* Exercise description:
Transcribe each line of the records below exactly, excluding any embedded images.

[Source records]
-- -- --
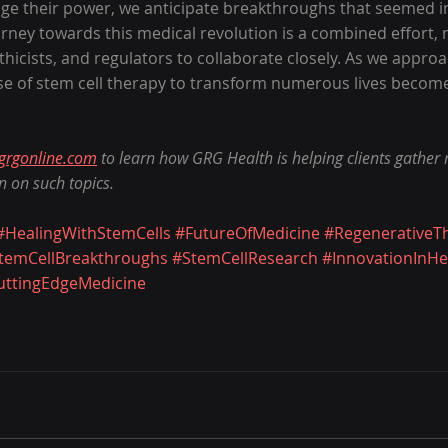
age their power, we anticipate breakthroughs that seemed im
rney towards this medical revolution is a combined effort, 
 ethicists, and regulators to collaborate closely. As we approa
ise of stem cell therapy to transform numerous lives become
grgonline.com
 to learn how GRG Health is helping clients gather
n on such topics.
#HealingWithStemCells
#FutureOfMedicine
#RegenerativeT
temCellBreakthroughs
#StemCellResearch
#InnovationInHe
uttingEdgeMedicine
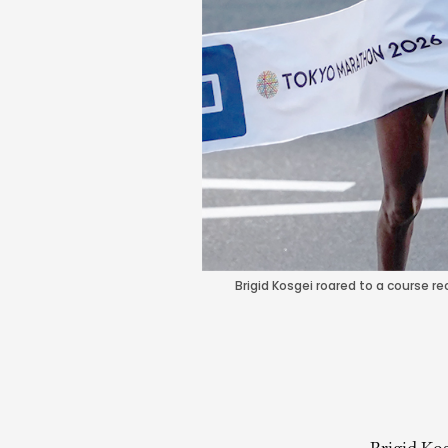
Brigid Kosgei roared to a course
-- -- --
* Answer below:
age their power, we anticipate breakthroughs that seemed im
rney towards this medical revolution is a combined effort, 
 ethicists, and regulators to collaborate closely. As we approa
ise of stem cell therapy to transform numerous lives become
grgonline.com
 to learn how GRG Health is helping clients gather
n on such topics.
#HealingWithStemCells
#FutureOfMedicine
#RegenerativeT
temCellBreakthroughs
#StemCellResearch
#InnovationInHe
uttingEdgeMedicine
Brigid Kosgei roared to a course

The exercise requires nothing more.